▶ **Extract**
● ● ● ● ●

I'm of the opinion that ONCE a motor is certified it should NEVER lose certification for age/out of production.
Motors should ONLY lose certification if for safety reasons.

Better yet, DUMP the certification process all together and ELIMINATE it's requirement.
It's as moronic as requiring blends of R/C glow fuel be 'certified'.


Exactly... I've thought the same thing for YEARS...

If you're talking about "contest certified" I can see the purpose of wanting a 'readily available" motor, but then you're talking about an "approved motor list" which is not the same thing as "safety certified".

Contest certified is really only applicable to the tiny minority of rocketeers that actually engage in contest flying... (which if that's your bag, more power to you, but the "average rocketeer" could really care less...) Like I said, that being the case, then have an "approved motor list" for contest flying, and remove motors that have been out of production or that aren't readily available for contest flying, and leave it at that.

Safety certification, once obtained for a given motor and issued, should NEVER be revoked unless it's statistically proven that a given motor is unsafe, ie prone to go "BOOM" or have some other sort of failure at a statistically unacceptable rate.

● ● ● ● ●

▶ **Data excerpts**
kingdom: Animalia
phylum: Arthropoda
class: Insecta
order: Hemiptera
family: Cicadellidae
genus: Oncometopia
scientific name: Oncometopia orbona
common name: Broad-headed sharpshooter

● ● ● ● ●

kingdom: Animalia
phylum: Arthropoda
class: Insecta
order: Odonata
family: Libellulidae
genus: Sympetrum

● ● ● ● ●

▶ **Tasks to perform**
[1] Decide whether each statement agrees with the rocket motor certification posts, answering yes or no and quoting the words that settle it: (a) safety certification should be withdrawn only if a motor is statistically shown to be unsafe; (b) contest certification matters to most rocketeers; (c) the certification process is likened to requiring certified blends of R/C glow fuel.
[2] Write the next part of the rocket motor certification posts, starting after their final sentence.
The records that come after the text stand on their own and have no connection to it.

▶ **Answers for the tasks**
[1]
(a) Yes: "should NEVER be revoked unless it's statistically proven that a given motor is unsafe"
(b) No: "Contest certified is really only applicable to the tiny minority of rocketeers that actually engage in contest flying"
(c) Yes: "It's as moronic as requiring blends of R/C glow fuel be 'certified'."

[2]
The fact that motor certifications are removed once a motor becomes "too hard to get" for contest use is really an inconvenience to the vast majority of the rocketry community not engaged in competition. If it were merely an inconvenience, it wouldn't be so bad, however, flying "uncertified" rocket motors is grounds for refusal to pay the claim should anything happen during a rocket flight causing an injury or damage on the ground, exposing the rocketeer and club/launch site to undue liability, which is why flying "uncertified" motors is usually discouraged or not allowed. It's foolish, but it's how "the system" works.

It's a system that needs to be changed.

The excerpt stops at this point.